My other pick would be John Dahl’s Red Rock West, which opens with a deadbeat Nicholas Cage accidentally stumbling his way onto a hitman contract and then it just keeps throwing new twists at the viewers until the end. Set in Texas, at an intersection between neo-noir and neo-western, Red Rock West is in some ways closer to Blood Simple and No Country for Old Men, but much of it overlaps with Fargo as well. They’re both lean, moody crime flicks with serpentine plots about double-crossing spouses and, again, losers who find themselves way in over their heads… Above all, they appear to share a brazen sense of purpose: these are razor-sharp, ingeniously told tales that deliver the goods without much fuss and are all the more powerful for it.
It’s been a while since I’ve last recommended Stray Bullets, which remains my all-time favorite non-Batman crime comic (with the possible exception of Scalped), and I guess it’s time I do it again, given that series’ Fargo-esque balance of bleak humor and heartbreaking, punch-in-the-gut human drama.
Written, drawn, and lettered by David Lapham – with Maria Lapham credited as producer, editor, and co-designer – Stray Bullets is a long-running series with an impressively consistent creative voice, from the vicious dialogue to the tight, cinematic artwork whose largely narration-free panels almost feel like storyboards (except for the occasional dream sequences or the bizarre comics-within-the-comic). Its underworld of ruthless gangsters and incompetent amateur criminals could easily be set in the Coen-verse, packed as it is with intricate, irony-heavy plots that involve suitcases full of stolen money and shocking – if often amusing – bursts of violence as well as a sprawling, captivating cast who keep surprising you with their actions and reactions (even when they are fully in-character). Then again, don’t expect to find Marge Gunderson here, as practically everyone turns out to be a shitbag in one way or another.

*Problems and tasks:*
• a. In the passage recommending crime films and comics, who wrote, drew, and lettered Stray Bullets?
• b. Continue the passage recommending crime films and comics from where it ends.

*Listed entries:*
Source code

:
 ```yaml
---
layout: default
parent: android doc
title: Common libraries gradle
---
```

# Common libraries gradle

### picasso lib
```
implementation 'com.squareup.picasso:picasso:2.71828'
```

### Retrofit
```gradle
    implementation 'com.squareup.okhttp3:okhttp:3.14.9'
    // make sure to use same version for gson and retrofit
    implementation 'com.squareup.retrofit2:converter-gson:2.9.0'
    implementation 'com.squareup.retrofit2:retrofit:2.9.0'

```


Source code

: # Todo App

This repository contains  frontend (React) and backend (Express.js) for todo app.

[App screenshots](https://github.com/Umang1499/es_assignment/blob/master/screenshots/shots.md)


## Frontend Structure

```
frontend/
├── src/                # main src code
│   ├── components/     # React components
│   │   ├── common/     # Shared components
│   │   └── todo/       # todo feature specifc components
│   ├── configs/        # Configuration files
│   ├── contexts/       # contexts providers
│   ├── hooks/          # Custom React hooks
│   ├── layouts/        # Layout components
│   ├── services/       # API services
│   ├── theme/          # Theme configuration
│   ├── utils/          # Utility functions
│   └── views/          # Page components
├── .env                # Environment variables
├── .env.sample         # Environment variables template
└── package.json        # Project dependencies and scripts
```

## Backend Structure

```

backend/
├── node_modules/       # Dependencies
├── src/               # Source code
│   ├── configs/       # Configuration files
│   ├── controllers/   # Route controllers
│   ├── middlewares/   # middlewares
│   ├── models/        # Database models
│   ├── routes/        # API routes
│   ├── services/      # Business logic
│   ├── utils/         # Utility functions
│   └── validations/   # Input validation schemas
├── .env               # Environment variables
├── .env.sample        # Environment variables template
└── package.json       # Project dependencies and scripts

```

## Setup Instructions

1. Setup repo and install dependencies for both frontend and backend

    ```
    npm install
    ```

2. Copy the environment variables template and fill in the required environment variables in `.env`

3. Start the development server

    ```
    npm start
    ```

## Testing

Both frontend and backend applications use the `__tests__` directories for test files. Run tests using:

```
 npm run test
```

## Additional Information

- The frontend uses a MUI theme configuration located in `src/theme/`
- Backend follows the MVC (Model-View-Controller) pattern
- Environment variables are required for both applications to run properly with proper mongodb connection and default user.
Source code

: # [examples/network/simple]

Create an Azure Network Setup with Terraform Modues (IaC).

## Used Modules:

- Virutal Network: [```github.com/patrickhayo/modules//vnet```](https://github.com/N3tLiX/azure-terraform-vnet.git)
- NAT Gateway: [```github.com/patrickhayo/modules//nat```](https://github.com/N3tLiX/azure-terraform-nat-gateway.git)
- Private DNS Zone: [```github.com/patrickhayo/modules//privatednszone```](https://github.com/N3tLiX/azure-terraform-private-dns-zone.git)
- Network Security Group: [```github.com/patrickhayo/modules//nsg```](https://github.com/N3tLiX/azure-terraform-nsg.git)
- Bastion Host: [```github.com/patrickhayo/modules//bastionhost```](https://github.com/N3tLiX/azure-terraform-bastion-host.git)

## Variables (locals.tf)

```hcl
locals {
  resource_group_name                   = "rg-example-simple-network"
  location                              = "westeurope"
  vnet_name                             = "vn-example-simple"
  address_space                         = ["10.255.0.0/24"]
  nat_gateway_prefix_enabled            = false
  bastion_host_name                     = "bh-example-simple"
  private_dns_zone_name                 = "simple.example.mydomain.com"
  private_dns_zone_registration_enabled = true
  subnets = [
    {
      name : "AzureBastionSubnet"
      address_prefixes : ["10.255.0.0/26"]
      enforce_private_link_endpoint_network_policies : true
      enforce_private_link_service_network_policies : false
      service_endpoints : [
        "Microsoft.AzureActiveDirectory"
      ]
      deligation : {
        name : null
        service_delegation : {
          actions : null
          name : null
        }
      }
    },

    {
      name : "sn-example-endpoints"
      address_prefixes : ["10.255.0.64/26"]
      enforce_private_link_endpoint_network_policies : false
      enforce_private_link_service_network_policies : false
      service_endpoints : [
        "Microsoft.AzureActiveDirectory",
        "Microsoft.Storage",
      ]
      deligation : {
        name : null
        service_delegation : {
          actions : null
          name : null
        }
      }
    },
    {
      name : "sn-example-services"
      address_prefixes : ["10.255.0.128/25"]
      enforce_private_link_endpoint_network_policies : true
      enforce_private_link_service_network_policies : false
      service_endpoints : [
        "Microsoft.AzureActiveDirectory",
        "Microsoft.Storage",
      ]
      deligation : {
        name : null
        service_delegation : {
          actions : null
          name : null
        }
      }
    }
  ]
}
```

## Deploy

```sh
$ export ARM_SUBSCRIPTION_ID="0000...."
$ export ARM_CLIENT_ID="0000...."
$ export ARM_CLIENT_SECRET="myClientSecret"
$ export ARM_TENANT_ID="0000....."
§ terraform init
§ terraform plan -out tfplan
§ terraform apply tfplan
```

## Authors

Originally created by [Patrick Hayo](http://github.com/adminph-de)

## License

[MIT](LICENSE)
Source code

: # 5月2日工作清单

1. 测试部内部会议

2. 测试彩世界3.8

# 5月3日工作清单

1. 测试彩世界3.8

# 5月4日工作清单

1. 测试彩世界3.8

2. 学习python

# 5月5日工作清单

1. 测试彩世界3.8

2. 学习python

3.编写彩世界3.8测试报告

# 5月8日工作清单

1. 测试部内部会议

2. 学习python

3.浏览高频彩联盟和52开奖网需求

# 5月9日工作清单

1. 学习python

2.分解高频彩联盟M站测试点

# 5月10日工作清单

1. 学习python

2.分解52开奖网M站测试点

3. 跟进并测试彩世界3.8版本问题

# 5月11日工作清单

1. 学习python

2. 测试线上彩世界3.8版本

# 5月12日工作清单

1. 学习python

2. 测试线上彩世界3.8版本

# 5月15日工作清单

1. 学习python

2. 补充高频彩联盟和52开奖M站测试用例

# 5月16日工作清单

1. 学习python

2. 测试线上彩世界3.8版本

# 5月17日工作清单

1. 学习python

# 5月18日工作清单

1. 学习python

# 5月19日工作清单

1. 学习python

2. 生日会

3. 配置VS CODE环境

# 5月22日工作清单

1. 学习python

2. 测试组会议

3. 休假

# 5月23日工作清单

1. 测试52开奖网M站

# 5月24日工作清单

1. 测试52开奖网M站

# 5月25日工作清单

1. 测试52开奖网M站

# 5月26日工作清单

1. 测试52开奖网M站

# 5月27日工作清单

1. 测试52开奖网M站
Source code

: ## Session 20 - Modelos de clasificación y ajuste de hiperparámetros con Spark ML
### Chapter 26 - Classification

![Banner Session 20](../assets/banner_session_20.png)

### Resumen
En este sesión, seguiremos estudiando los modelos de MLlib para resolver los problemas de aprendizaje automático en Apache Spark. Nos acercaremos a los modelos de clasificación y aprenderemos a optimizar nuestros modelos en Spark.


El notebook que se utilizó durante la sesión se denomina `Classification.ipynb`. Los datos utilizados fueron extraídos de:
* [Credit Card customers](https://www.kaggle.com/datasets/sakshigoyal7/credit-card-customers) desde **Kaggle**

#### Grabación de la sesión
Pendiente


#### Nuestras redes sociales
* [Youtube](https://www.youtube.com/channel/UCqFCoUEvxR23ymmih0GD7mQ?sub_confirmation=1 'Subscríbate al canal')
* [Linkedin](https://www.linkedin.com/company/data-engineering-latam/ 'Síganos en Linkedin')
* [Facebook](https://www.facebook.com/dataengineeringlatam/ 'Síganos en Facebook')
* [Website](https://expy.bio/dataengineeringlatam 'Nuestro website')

*Your written answers:*
• a. David Lapham

• b.
Every issue tells a story that feels both complete (in the sense that it culminates in a payoff) and incomplete (because they always pick up and/or leave behind some loose threads). Add to this the fact that the focus keeps jumping from character to character and, crucially, back and forth in time, and it doesn’t really matter where you choose to start, as you are bound to be confused at first anyway… What’s impressive, in fact, is how effectively Lapham will get you up to speed without resorting to forced exposition, thanks to the strong characterization (you quickly ‘get’ what everyone is about) and to a well-placed trust in readers’ intelligence (we can disregard or fill in any gaps ourselves).
For instance, the (recently completed) latest iteration of the series, an extended arc published separately as Stray Bullets: Sunshine & Roses, chronicles a relentless heist yarn in the early eighties, packed with the usual barrage of sex, drugs, and murder. It’s set between earlier stories – which were first published in the late 1990s – and I would argue the result probably works just as well for older fans (who are already familiar with these relationships and their trajectories) as for new ones (who still don’t know where things are heading in the long run).